Because of the low water levels and the barge being cancelled, you mentioned that in order to feed these 240 people who came into your community from Fort Good Hope, you had to bring in supplies, you had to sort of deplete the supplies that you had expected to last all winter. Have you talked to the grocery stores in the community, about how that that is affecting them and how it will affect the cost of goods for the people who live in Norman Wells?

Well, they're going through the process right now of replenishing, but they're short to get them through the rest of this calendar year. And they are saying it's going to cost more. The freight rates keep going up. I think it was $25,000 for groceries on one of the lifts we brought in over the evacuation situation — $16,000 in freight was on top of that. So it shows you just how much you're paying for freight.

We did get a good break from Buffalo Airways, I'm sure the merchants are still getting a good deal there, but that could only last for so long as well.

So I'm thinking when these stores replenish their stock, these prices are going to go up even higher. We're afraid we could be losing people from our community. We've lost some already. The cost of living here is atrocious. The cost to eat, the cost to feed your family, the cost for fuel — it is atrocious, and it's very hard to take. Even a single-income family of people who are working are having to use their food bank right now.

It's not a very good situation, Hilary. We're having tough times.

I'm sorry to hear that.
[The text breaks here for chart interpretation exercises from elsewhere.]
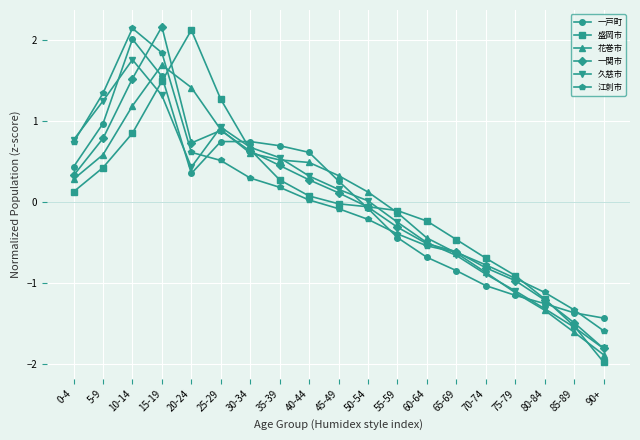

Where is the first local minimum for 一戸町?

20-24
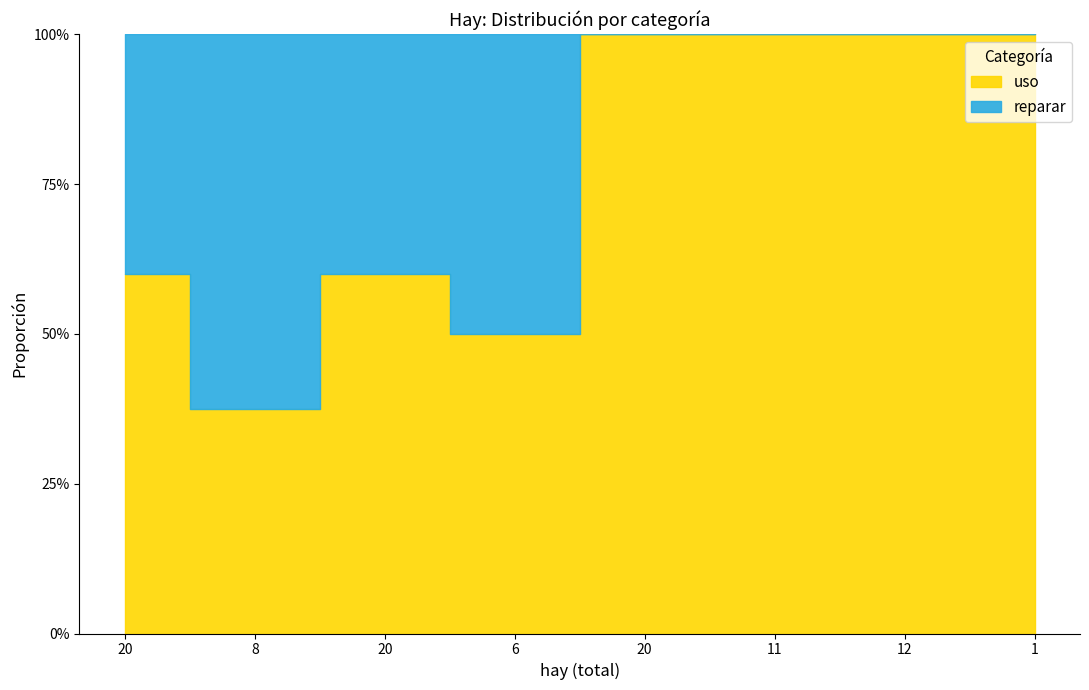

Reading left to right, transcribe all the data shown in this chart.

uso: 20=12	8=3	20=12	6=3	20=20	11=11	12=12	1=1
reparar: 20=8	8=5	20=8	6=3	20=0	11=0	12=0	1=0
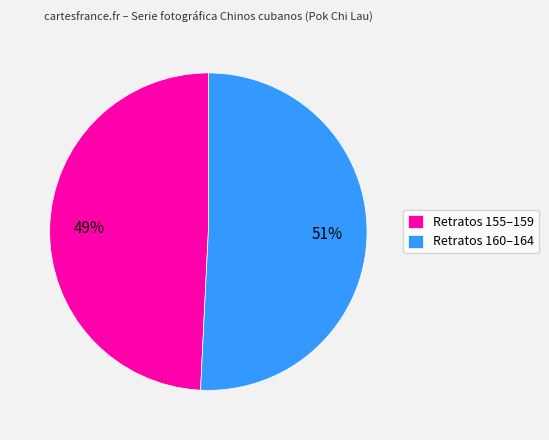

Which category has the smallest portion of the pie?

Retratos 155–159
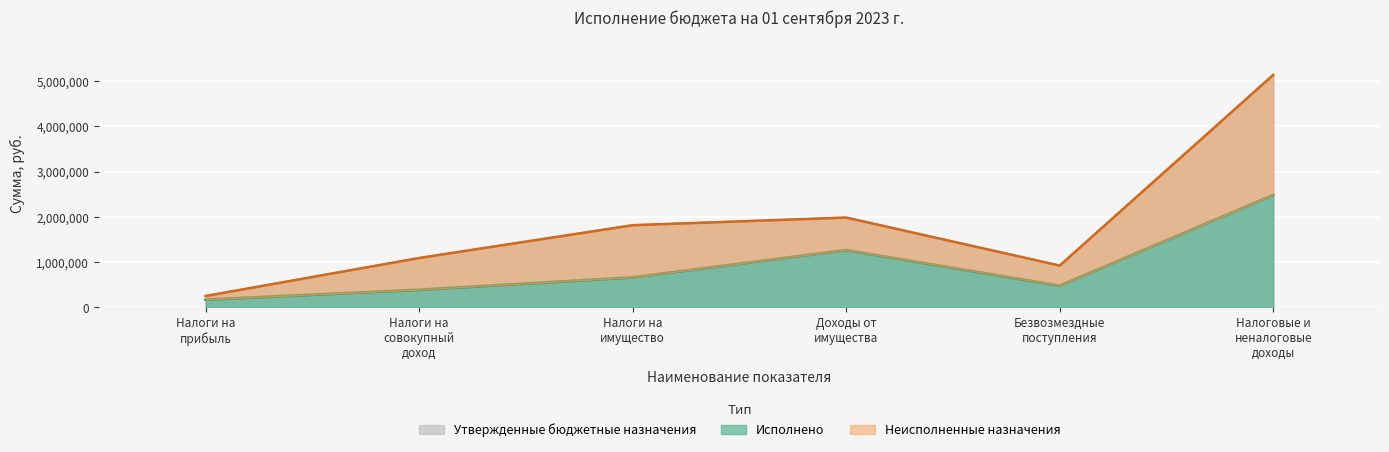

Which label corresponds to the largest value in the chart?

Налоговые и неналоговые доходы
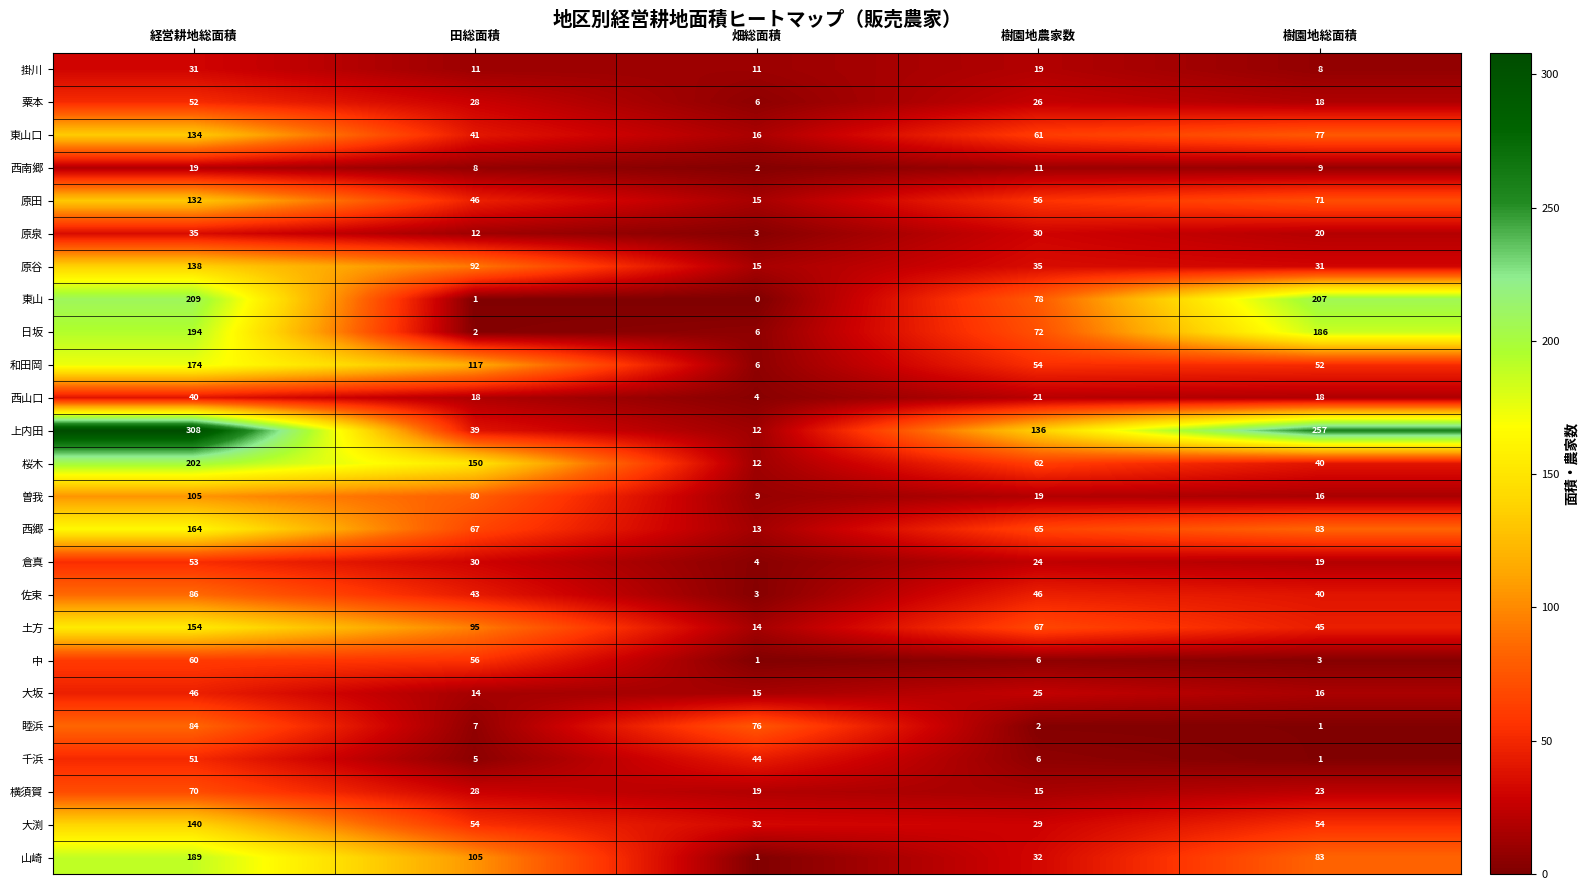

What is the average value of the 日坂 series?

92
Mayor Pope, before we let you go, are there discussions with the territorial government about how things need to improve, for other communities who may be bringing in evacuees?

Well, it was just this weekend we've got through everybody, we got them all home safely by late, late Saturday night.

We are now in the stage of doing a synopsis on the entire process, and we will be releasing what we find and what our suggestions are for the future to the government. But we don't want to just do a quickie, take a couple of days, write a bunch of stuff up. We want to make sure we are thorough in our assessment and that's what we will be providing to both levels of government.

Off the top of your head, are there things that you wish had been done differently?

We were able to do it because we're fairly affluent, we've got some contracts that we were unable to fulfil because of the barge not being able to bring in materials. This hit us at a good time, when we did have a little bit of extra money in our budget, money we did not spend on projects. I don't think any other community, any smaller community than ours, could ever have done this.